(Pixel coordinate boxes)
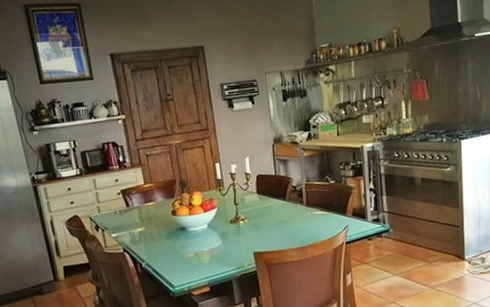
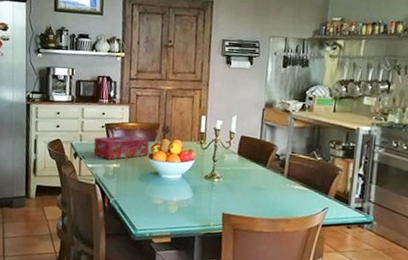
tissue box: none [113,195,170,225] -> present [93,135,150,160]

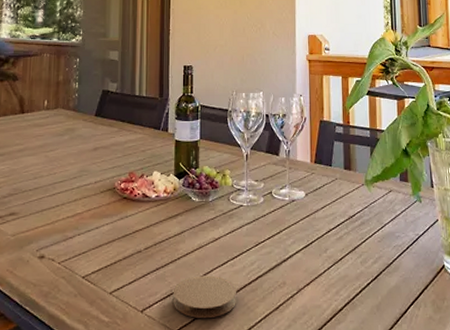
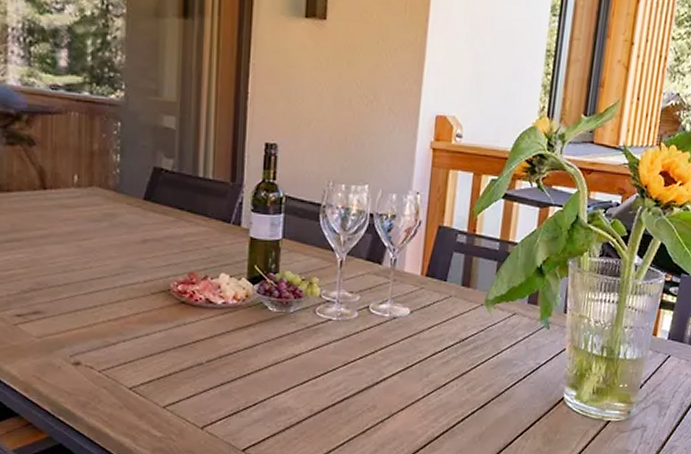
coaster: present [172,275,237,319] -> none [239,394,318,439]

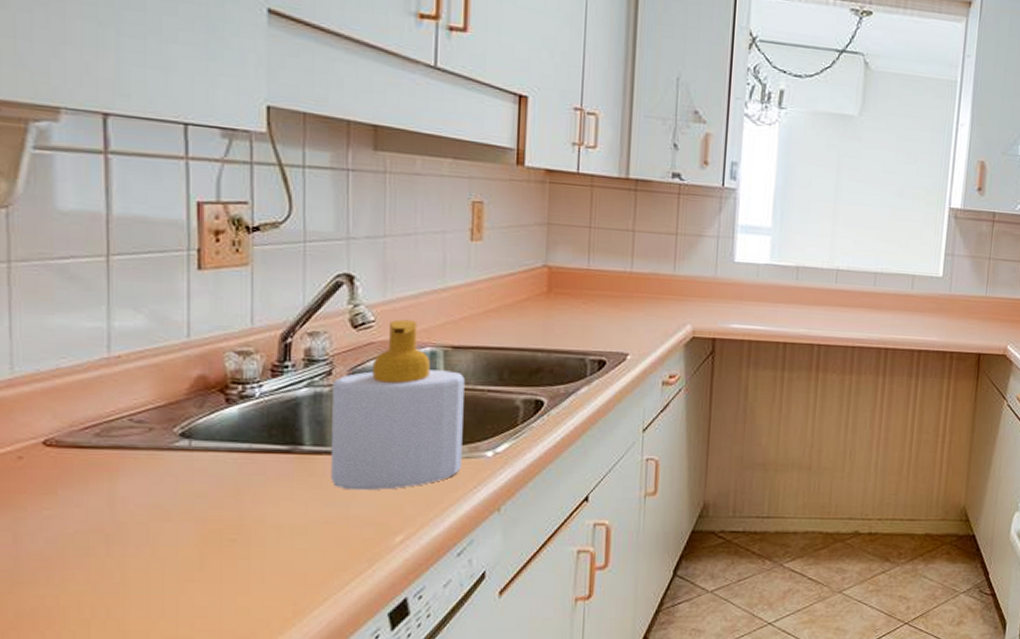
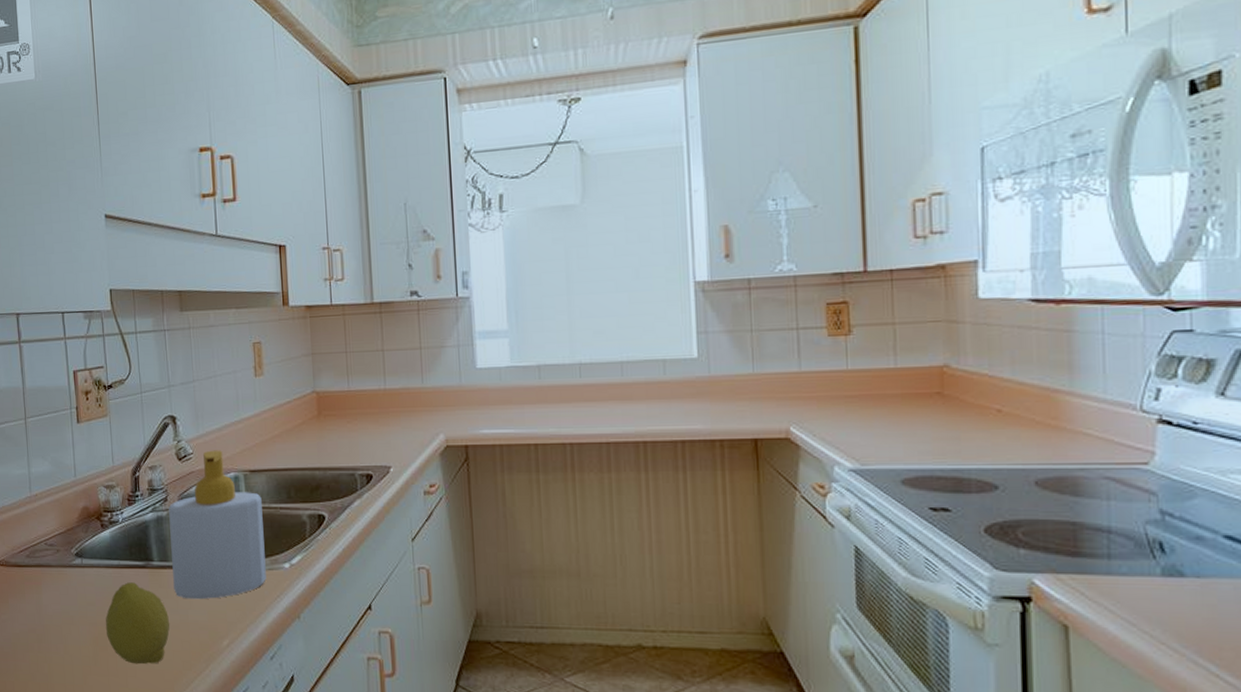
fruit: none [221,470,322,567] -> present [105,582,170,665]

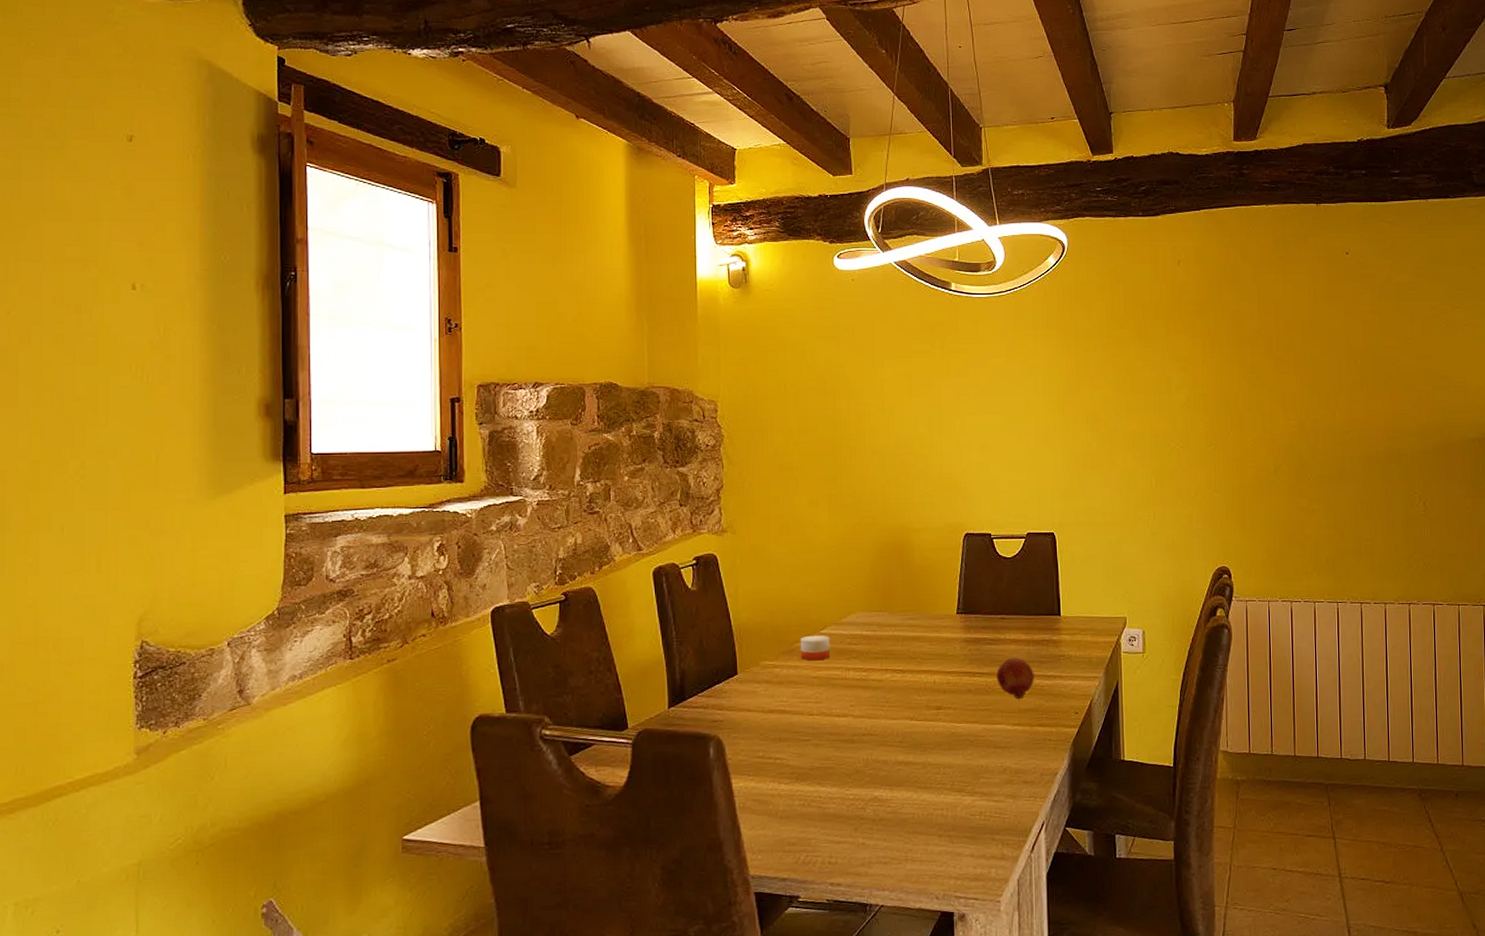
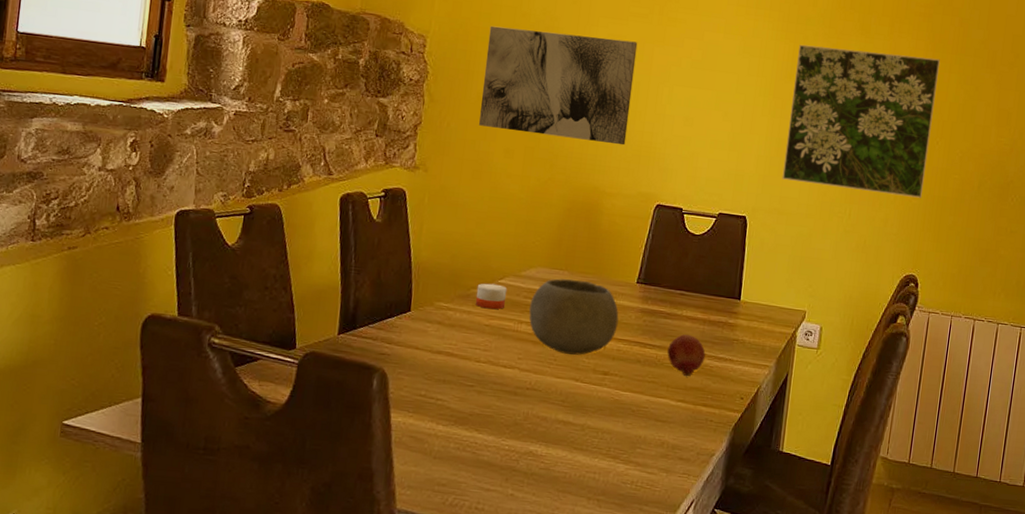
wall art: none [778,378,926,482] -> present [479,25,638,146]
bowl: none [855,619,944,694] -> present [529,278,619,355]
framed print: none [1081,353,1222,492] -> present [782,44,940,198]

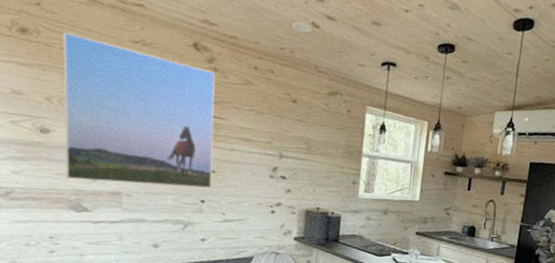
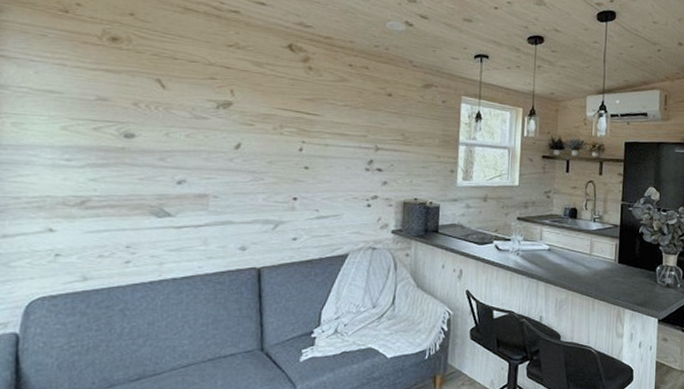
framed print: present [62,32,215,189] -> none [148,39,310,186]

## WHAT THE TASK REQUIRES
Provide the number of lines above in which the word "framed" appears, with no further words.

## EXERCISE ANSWER
2